What it means: The run on players connected to the new coaching staff continues, as is the one-year contracts for defensive signings. Like Joseph, Johnson and Goodson, Sendejo arrives on a one-year contract, giving the Browns plenty of long-term flexibility with the roster. Sendejo is a versatile safety who will be interchangeable with Joseph in the back end of the Cleveland defense, while the Browns develop Redwine, and whatever safeties they might select in the draft.
What's the risk: Though Sendejo is 32-years-old, he's been very good in coverage. He might have been the starter in Minnesota had the Vikings not tagged Anthony Harris, who was another Browns target at one point. Cleveland will be relying on Sendejo heavily, with the rest of the safety rotation expected to be so young, outside Joseph. But again, the one-year deals limit the long-term risk should it not work out.
Adrian Clayborn, DE
The Browns signed veteran defensive end Adrian Clayborn to a two-year deal, his agency announced Tuesday.
What it means: The Browns had been on the hunt for a veteran rotation pass-rusher and Tuesday they landed Clayborn, whose two-year deal is worth up to $6.75 million with incentives. Clayborn played in 15 games and delivered four sacks for the Falcons last year. Even though he isn't a big name like available free-agent end Jadeveon Clowney, Clayborn should provide some much needed assistance to star pass-rusher Myles Garrett. Of the 111 players with 500 pass-rush snaps over the past two seasons, Garrett and Clayborn rank one and two in the league in QB pressure rate, respectively, according to ESPN Stats & Info. Clayborn is especially efficient from the right side. He posted the fourth-best pass-rush win rate (24%, minimum 100 rush plays) from right DE last season; Garrett, meanwhile, was second.

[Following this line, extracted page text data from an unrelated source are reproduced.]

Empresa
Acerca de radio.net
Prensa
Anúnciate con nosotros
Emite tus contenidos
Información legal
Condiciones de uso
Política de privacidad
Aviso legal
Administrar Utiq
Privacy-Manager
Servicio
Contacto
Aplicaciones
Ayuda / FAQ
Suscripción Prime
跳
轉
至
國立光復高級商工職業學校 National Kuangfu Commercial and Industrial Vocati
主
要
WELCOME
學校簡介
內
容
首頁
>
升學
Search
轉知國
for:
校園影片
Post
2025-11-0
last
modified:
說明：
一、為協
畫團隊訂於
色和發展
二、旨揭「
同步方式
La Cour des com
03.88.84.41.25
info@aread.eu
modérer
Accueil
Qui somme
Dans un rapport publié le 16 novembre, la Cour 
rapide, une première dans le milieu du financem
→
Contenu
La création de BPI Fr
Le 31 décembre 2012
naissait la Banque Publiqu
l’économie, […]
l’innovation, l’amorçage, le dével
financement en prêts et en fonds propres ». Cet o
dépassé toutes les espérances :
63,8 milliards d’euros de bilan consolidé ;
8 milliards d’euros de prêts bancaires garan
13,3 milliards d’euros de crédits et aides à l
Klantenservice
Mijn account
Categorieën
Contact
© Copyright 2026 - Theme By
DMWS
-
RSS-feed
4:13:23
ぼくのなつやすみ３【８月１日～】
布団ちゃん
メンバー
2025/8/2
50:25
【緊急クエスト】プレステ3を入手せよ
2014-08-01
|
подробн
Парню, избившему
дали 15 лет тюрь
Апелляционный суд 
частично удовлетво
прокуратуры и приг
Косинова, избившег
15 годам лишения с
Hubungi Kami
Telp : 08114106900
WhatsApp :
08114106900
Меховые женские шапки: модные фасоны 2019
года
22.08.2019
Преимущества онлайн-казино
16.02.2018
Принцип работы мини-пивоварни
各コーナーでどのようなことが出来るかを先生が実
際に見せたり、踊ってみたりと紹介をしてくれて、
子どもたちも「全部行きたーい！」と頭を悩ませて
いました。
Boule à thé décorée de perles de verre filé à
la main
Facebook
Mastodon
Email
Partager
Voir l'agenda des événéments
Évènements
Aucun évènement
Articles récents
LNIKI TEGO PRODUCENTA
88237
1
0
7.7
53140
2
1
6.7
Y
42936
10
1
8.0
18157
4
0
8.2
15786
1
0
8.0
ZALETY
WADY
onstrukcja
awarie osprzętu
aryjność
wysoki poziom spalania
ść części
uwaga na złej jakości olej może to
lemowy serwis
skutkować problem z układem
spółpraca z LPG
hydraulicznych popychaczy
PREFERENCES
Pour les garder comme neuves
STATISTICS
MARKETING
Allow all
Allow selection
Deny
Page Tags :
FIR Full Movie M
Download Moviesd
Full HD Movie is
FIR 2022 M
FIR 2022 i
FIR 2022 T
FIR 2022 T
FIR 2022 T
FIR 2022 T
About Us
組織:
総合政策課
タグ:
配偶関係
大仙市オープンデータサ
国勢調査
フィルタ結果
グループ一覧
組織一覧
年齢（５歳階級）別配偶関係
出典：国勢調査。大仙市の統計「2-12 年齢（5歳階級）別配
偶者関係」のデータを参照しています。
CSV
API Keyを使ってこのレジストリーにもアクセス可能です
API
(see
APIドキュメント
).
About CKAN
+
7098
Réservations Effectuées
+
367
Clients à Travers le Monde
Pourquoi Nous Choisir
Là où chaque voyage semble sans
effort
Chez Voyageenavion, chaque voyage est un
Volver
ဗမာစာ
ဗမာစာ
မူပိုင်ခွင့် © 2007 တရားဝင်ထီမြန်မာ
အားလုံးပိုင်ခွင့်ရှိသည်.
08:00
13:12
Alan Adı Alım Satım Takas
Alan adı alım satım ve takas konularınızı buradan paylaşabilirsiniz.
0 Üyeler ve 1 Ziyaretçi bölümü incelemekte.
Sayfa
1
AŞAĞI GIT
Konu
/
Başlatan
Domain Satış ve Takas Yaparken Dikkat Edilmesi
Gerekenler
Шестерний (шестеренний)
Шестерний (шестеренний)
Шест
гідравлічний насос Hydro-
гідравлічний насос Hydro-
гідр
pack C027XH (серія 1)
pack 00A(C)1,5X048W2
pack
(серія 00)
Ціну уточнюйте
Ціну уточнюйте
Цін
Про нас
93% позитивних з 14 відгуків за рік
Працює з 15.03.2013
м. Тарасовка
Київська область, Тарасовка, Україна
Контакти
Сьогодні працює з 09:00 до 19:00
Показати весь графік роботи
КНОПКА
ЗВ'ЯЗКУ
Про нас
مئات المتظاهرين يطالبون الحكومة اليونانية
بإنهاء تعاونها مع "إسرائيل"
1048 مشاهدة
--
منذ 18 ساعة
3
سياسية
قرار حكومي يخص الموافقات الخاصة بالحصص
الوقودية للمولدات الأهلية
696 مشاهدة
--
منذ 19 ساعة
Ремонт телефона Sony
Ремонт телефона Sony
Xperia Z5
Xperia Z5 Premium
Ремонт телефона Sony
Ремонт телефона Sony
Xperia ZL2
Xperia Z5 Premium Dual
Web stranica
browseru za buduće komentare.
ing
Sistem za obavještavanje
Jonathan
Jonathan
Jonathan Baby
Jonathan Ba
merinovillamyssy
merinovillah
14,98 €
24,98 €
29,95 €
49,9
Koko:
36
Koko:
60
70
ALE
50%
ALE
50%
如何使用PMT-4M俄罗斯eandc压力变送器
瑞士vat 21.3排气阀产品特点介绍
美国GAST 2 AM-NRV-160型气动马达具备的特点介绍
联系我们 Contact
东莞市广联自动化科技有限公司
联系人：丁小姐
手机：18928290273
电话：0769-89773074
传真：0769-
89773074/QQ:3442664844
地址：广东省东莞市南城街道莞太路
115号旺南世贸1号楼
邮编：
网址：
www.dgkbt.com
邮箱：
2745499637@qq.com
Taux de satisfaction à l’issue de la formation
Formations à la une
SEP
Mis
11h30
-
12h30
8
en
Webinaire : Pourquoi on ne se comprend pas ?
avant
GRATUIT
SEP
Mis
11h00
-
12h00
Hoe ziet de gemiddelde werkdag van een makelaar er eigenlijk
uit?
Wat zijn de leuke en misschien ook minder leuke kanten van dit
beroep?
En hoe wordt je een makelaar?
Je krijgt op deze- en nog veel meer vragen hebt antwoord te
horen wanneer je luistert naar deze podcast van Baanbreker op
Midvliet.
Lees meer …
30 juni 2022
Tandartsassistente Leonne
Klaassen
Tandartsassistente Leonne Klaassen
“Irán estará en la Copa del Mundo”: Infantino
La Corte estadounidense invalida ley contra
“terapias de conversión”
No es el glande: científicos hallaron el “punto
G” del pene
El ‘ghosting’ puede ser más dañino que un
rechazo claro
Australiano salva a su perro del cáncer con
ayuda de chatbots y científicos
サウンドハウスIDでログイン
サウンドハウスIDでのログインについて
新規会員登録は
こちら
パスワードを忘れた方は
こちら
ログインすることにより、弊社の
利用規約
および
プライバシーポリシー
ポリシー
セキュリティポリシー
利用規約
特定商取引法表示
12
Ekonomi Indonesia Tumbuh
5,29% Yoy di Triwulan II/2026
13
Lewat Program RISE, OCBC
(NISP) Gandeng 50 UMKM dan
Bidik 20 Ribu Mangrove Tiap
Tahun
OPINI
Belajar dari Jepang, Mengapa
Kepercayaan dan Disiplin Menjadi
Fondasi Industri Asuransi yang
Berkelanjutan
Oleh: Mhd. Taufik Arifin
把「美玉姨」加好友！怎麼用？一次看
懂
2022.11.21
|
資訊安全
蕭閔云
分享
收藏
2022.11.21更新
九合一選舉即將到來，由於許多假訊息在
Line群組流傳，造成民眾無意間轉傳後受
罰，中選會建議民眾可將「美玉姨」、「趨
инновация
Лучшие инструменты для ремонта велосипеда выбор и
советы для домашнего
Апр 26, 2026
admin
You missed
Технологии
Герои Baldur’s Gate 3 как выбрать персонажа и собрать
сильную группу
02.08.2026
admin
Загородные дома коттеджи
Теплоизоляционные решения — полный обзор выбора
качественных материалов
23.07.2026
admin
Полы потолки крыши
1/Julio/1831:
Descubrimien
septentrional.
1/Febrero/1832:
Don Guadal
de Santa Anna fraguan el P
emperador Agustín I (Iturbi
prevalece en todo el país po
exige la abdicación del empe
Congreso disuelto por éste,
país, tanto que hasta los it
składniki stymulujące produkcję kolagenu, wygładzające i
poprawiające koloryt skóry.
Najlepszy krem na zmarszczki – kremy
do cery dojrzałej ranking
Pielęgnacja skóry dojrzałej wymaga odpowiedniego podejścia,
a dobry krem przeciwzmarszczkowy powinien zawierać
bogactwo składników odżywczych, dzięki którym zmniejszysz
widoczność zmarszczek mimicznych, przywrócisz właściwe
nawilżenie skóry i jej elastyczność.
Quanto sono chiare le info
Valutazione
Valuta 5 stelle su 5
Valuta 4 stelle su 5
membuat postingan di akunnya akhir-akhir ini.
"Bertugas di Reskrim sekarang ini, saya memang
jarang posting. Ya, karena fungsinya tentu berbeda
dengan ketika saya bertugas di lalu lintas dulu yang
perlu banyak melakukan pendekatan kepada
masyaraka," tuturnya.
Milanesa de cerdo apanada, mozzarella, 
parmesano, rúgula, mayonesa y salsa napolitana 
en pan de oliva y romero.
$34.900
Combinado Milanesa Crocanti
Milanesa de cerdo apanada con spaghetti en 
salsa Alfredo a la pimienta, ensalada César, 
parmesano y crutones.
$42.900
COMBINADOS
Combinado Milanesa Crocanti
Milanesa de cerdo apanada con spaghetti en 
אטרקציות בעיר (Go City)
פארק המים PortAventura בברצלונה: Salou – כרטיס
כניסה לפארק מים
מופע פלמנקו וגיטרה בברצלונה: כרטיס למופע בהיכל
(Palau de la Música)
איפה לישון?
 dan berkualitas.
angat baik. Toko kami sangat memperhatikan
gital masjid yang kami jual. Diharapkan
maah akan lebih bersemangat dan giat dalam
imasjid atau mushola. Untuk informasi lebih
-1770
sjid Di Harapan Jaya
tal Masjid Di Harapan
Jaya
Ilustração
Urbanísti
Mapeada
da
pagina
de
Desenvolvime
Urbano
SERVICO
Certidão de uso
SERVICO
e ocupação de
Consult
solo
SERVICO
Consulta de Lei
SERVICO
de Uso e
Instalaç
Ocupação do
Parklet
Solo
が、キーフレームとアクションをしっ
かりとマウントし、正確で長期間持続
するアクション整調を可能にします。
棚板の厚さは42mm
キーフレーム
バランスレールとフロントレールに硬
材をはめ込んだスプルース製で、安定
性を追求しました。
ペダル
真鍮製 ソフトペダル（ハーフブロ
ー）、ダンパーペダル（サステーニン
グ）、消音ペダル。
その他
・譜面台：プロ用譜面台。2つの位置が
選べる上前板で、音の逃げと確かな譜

What's the risk: Clayborn is 31 and the Browns didn't have much success with the younger veteran defensive end they traded for last year, as Olivier Vernon was out for much of the season with a knee injury. Still, this gives the Browns flexibility up front both on and off the field as they retool the defensive line around Garrett, who will be back off last year's season-ending suspension.